By Staff Reporter
GOVERNMENT says it intends to revise the Traditional Medical Practioners Act (TMPA) in an effort to promote traditional medicine so that it can be integrated into the clinical practice.
According to statistics, 80 percent of people living with HIV/AIDS in the country and 52 percent of pregnant women use traditional medicine for various reasons.
Traditional medicine is said to be the first line of treatment of many uncomplicated diseases in Zimbabwe but most of it has not been subjected to clinical trials to understand issues of safety and their effectiveness.
Ministry of Health and Child Care (MoHCC) says traditional medicine is a difficult area to deal with as it contains lots of secrets and there is no formal training for the practioners.
Giving oral evidence before a Parliamentary Committee on Health and Child Care, MoHCC Permanent Secretary Dr. Gerald Gwinji said development of traditional medicine can only move forward in the country if the related legislations and policies are revises to close the existing gaps.
“The Traditional Medical Practioners’ Act was promulgated in 1981, since then several changes have occurred in the social-economic and health service delivery landscape.
“Gaps exist which require the Act to be revised to create an enabling environment for the development of Traditional Medicine. Hostilities among practioners and associations, stigma and lack of a clear regulatory framework restrict the development of traditional medicine.
“The Traditional Medicine Act needs revision to address things such as Traditional Medicine medical personnel management regulations, the protection regulations of traditional knowledge of the traditional medicine, Herbal medicines management regulations and the traditional medicine education and training.

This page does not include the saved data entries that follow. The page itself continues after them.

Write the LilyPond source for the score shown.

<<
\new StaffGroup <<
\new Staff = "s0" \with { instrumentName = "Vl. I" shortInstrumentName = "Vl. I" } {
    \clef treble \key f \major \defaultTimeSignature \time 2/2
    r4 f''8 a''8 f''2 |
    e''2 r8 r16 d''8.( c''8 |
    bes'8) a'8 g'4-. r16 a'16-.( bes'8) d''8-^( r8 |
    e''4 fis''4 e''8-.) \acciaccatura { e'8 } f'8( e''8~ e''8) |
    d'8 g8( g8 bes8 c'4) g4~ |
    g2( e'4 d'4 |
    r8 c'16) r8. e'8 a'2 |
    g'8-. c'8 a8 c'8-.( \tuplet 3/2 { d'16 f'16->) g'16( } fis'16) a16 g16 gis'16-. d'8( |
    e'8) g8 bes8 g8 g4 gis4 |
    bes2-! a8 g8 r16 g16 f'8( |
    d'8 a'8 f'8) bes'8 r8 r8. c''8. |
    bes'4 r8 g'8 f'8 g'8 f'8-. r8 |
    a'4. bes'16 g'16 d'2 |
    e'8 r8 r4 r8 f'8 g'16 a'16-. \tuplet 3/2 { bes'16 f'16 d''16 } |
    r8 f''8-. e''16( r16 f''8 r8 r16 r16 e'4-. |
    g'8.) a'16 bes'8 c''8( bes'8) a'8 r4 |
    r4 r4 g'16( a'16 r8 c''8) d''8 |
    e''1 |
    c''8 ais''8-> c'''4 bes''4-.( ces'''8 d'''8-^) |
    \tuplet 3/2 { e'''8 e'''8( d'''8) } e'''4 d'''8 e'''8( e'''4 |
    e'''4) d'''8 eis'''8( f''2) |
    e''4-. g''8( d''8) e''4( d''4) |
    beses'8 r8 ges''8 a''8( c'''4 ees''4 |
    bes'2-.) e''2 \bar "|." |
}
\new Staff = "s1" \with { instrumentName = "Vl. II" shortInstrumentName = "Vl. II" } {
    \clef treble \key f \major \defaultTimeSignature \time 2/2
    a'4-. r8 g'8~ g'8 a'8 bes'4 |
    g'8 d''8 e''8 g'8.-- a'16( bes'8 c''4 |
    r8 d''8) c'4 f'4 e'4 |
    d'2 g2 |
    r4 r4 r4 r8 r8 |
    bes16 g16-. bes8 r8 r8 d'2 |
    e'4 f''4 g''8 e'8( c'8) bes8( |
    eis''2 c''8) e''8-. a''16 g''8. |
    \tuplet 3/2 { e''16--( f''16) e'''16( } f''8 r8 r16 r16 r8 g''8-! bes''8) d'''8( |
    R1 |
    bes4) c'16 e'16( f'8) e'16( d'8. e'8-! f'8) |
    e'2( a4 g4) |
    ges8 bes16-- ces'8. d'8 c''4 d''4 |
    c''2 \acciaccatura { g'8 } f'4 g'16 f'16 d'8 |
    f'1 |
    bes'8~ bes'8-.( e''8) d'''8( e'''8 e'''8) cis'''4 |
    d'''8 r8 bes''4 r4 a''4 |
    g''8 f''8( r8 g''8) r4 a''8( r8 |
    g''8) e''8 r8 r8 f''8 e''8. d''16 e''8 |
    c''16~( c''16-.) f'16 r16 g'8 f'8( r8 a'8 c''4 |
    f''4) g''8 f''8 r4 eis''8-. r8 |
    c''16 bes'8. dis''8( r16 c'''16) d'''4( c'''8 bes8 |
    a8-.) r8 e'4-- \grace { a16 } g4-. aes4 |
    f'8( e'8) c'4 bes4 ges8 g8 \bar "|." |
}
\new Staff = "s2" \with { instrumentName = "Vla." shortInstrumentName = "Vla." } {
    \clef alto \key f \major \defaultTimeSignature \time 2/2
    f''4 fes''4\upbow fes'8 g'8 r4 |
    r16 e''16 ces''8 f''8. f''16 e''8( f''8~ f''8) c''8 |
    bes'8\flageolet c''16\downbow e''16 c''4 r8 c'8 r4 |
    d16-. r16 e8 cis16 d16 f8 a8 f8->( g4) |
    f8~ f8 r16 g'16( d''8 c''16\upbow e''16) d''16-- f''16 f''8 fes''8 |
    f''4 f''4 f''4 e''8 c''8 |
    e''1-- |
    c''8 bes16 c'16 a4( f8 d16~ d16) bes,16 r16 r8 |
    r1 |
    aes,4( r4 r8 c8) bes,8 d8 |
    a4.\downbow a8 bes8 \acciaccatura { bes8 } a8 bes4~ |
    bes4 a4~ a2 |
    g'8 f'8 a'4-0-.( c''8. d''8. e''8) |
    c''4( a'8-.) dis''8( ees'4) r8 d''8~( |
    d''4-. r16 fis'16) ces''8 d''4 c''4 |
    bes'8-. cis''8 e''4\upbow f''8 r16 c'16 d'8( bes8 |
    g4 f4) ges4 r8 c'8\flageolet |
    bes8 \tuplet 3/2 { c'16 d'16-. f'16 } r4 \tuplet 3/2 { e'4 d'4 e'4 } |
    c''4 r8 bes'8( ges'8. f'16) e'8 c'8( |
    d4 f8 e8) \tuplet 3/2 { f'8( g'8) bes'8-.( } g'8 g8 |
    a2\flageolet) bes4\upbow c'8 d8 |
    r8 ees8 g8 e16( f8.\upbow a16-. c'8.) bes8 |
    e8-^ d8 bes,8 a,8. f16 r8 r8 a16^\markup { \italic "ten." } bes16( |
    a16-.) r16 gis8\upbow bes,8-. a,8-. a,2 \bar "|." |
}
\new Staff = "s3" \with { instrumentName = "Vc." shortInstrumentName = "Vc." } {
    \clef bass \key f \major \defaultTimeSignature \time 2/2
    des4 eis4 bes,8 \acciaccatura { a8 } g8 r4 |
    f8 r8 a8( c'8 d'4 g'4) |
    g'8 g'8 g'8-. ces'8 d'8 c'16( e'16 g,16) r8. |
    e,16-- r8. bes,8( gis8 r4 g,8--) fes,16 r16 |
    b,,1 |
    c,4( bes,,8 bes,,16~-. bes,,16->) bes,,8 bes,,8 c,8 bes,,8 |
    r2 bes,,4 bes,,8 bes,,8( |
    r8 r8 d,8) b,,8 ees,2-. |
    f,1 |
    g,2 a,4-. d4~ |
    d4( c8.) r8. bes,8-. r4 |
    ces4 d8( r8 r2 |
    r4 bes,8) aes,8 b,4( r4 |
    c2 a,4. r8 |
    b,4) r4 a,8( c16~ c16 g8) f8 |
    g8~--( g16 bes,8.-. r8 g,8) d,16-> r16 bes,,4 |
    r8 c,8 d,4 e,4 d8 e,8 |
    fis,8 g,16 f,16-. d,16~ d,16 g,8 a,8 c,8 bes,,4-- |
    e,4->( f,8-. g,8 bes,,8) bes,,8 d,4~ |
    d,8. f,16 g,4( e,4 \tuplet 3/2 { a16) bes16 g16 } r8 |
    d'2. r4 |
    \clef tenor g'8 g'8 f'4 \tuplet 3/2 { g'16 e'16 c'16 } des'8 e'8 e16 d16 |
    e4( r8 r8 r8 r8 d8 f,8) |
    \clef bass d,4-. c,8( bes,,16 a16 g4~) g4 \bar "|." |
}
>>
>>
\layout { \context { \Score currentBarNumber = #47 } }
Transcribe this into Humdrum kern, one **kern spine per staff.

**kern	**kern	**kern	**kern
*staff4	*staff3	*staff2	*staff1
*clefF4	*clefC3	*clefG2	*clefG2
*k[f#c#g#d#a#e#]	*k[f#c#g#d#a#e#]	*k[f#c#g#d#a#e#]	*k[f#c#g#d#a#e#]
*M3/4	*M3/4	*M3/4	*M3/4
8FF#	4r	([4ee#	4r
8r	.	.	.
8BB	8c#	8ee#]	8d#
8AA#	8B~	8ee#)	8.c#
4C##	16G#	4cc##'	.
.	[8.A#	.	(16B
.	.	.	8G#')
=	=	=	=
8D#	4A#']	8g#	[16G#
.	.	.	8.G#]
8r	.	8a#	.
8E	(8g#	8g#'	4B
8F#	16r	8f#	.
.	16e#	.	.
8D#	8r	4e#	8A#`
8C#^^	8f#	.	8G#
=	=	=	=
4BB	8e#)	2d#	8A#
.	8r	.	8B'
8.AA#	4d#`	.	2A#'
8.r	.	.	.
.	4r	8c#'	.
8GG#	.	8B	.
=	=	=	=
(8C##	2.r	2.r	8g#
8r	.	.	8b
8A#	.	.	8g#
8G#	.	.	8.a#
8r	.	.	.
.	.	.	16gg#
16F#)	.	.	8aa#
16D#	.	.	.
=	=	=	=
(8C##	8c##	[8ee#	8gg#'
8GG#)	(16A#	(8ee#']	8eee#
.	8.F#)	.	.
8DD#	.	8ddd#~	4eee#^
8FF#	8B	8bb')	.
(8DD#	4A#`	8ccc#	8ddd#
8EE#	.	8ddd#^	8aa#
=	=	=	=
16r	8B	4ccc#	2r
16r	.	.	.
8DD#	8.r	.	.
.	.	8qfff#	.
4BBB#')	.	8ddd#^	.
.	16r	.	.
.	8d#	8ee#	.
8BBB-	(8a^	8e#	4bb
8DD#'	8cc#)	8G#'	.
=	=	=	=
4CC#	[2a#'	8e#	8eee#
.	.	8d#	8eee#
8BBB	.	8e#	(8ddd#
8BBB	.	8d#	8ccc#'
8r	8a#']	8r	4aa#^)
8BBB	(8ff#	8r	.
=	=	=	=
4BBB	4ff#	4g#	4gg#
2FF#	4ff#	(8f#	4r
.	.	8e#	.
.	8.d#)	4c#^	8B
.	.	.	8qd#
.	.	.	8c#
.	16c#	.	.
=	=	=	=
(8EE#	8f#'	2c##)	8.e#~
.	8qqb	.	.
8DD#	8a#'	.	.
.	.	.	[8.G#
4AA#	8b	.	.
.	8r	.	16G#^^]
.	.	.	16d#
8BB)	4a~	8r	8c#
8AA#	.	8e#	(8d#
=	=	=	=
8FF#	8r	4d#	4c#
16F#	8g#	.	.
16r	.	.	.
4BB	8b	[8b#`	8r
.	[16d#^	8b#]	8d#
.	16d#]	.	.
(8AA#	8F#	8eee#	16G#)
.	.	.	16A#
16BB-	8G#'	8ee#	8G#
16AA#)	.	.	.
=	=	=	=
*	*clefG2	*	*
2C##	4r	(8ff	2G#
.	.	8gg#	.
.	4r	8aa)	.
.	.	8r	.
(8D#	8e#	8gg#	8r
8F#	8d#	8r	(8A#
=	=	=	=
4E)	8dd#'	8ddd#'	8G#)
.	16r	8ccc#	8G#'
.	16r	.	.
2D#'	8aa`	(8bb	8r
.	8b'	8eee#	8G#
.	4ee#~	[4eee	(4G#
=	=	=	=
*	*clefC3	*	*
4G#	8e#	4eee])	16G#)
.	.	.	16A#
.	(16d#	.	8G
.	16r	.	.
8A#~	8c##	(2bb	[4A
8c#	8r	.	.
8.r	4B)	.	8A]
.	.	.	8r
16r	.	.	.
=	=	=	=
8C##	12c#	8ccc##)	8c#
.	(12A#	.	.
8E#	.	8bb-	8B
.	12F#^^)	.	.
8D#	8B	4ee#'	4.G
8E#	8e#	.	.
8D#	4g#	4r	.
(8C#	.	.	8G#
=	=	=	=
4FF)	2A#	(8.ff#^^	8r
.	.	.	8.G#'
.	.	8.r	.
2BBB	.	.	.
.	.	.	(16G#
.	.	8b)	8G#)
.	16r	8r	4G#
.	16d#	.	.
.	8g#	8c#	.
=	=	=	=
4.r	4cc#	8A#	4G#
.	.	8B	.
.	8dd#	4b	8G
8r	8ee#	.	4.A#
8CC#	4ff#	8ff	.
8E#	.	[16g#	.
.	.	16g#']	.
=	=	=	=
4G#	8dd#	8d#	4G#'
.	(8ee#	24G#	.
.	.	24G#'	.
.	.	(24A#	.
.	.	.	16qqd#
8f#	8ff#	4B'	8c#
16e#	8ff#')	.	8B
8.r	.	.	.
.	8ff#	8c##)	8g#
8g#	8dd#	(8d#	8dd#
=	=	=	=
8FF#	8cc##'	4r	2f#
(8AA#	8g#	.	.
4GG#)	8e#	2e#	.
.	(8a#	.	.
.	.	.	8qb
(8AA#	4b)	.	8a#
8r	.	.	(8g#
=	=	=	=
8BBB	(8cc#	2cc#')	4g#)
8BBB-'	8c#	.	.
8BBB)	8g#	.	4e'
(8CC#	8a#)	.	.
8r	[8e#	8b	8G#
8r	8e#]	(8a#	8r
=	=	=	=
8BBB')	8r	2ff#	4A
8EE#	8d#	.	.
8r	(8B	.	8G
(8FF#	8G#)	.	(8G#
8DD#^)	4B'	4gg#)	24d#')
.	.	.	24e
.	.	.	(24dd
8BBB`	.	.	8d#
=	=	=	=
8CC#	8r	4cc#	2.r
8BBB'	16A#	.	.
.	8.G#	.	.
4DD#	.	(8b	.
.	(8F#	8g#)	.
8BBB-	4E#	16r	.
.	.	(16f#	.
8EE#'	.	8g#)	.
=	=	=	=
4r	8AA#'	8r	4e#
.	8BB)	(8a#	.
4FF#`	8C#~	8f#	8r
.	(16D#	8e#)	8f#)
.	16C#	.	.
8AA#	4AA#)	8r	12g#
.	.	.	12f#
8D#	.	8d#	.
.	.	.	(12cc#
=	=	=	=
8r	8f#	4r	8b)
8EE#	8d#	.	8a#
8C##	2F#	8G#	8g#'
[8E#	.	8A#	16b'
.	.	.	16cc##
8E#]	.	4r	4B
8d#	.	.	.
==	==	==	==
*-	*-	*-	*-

Therefore the ministry intends to revise the Traditional Medical Practioners’ Act,” he said.
As of 2016, Zimbabwe had about 1069 traditional health practioners, 13 traditional medicine organisations, 12 herbal clinics, 14 faith based organisations, 2 herbal medicine wholesalers, 3 herbal gardens and 6 complementary and alternative medicines training institutions.
Since there is no formal school for traditional medicine in the country, as some of it is passed from generation to generation, government has been conducting basic training in the area of health hygiene and record keeping.
“There is no formal training what we have been trying to do is to say within that informal training how do we come up with a program that teaches them basic issues, we have started that with UZ about keeping your things clean, how to keep your records.
“They also want something that benefits them rather than just the system so there was an issue around management of their own business. So there is no formal training really in terms of traditional medicine it was by apprenticeship and so forth so we have no formal measurement against the training they got its peer to peer assessment,” said government.